### ABOUT THIS EXERCISE:
Please reproduce the part of the blog text that begins at "The Freakonomics blog" and stops after "in their methods.", keeping every word and mark the same.

### QUOTED PASSAGE:
-=-=-=-=-

The eagle-eyed among you may have noticed that moneymagpie.com has been promising for a while that we'd go live on Monday, 2nd April.

That's what we'd all thought at Magpie towers - and with days to go, we're geared up to launch with all the best of the info to help you live a richer life all round. But then, at the last minute, we heard the dreaded words... server issues.

We've been moving the site over to its own server, ready for all your clicks to come through. Unfortunately is taking our darling techies a while to do and we can't unleash the site on to the web until it's all sorted.

But fingers crossed - the server should be sorted in a few days' time, which means we should be up and running in time for you to read while munching your first Easter egg.

Many thanks to everyone who's shown interest so far - and all those who have signed up for the newsletter. We've been chuffed to bits with the response and will be sending out a welcome message to all our new subscribers once we hit the web. Now, back to that server...

Thursday, March 22, 2007

Budget Schmudget

He gives with one hand and takes away with the other. Yes, it was nice to get a cut in the basic rate tax from 22% to 20% as of next April but taking away the 10% lowest rate band will negate the good effects for many. Raising the Isa limit from £7,000 to £7,200 is pathetic, particularly as it raises the mini cash Isa limit rather than encouraging long-term savings in the Stock Market. The IHT raise was similarly too little too late. We think the threshold should be closer to £1 million, not a paltry £350,000. As for no Stamp Duty on carbon neutral homes, not a bad idea but how many of those are on the market? We would have liked to see a major reduction on Stamp Duty for first-time buyers and a massive increase in the tax for people investing in buy-to-let properties to even the balance.

It looks like another 'love me, please vote for me' budget - this time aimed at the struggling middle classes/middle incomers who are quantifiably worse off now than they were when Labour first came to power. They are the ones most likely actually to vote in the next election but they are also the ones who feel the most angry with this Government.

Frankly, we think that Gordon 'personality by-pass' Brown doesn't have much of a hope if he does become the new Labour leader, no matter what the tax cuts. Not only is he just not attractive to the general public but across the board people are sick of Labour and their empty promises. Having said that, though, there's very little else to choose from...very little.

Friday, March 09, 2007

Identity Theft

The Freakonomics blog gives us a heads-up on their forthcoming article in the New York Times about identity theft. It's a subject that exercises the minds of Americans more than Brits, I think, but it's still a serious issue here. Certainly getting more serious as fraudsters get cleverer in their methods.

The internet has made it a lot easier for dodgy types to get our money. Just look at this fake Bank of America site. Unless you're a sophisticated internet user it's easy to be fooled. Worryingly, Stephen Dubner (Freakonomics) says that in this paper called “Why Phishing Works,” computer scientists Rachna Dhamija (Harvard) and J.D. Tygar and Marti Hearst (both at Berkeley) found that the best phishing sites were able to fool 9 out of 10 people.

-=-=-=-=-

### SUPPLIED RECORDS:
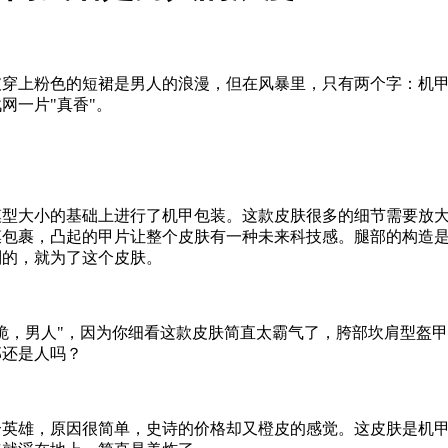
上粉色的短裙是男人的浪漫，但在风暴里，只有两个字：机甲。
网一片"真香"。
大小的基础上进行了机甲包装。这款皮肤很多的细节需要放大才
包裹，凸起的甲片让整个皮肤有一种未来科技感。腿部的构造是
别的，就为了这个皮肤。
，男人"，因为你细看这款皮肤简直太霸气了，胯部坎肩型盔甲
那还是人吗？
雄，原因很简单，史诗的价格却又橙皮的感觉。这皮肤是机甲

-=-=-=-=-

### WRITTEN ANSWER:
The Freakonomics blog gives us a heads-up on their forthcoming article in the New York Times about identity theft. It's a subject that exercises the minds of Americans more than Brits, I think, but it's still a serious issue here. Certainly getting more serious as fraudsters get cleverer in their methods.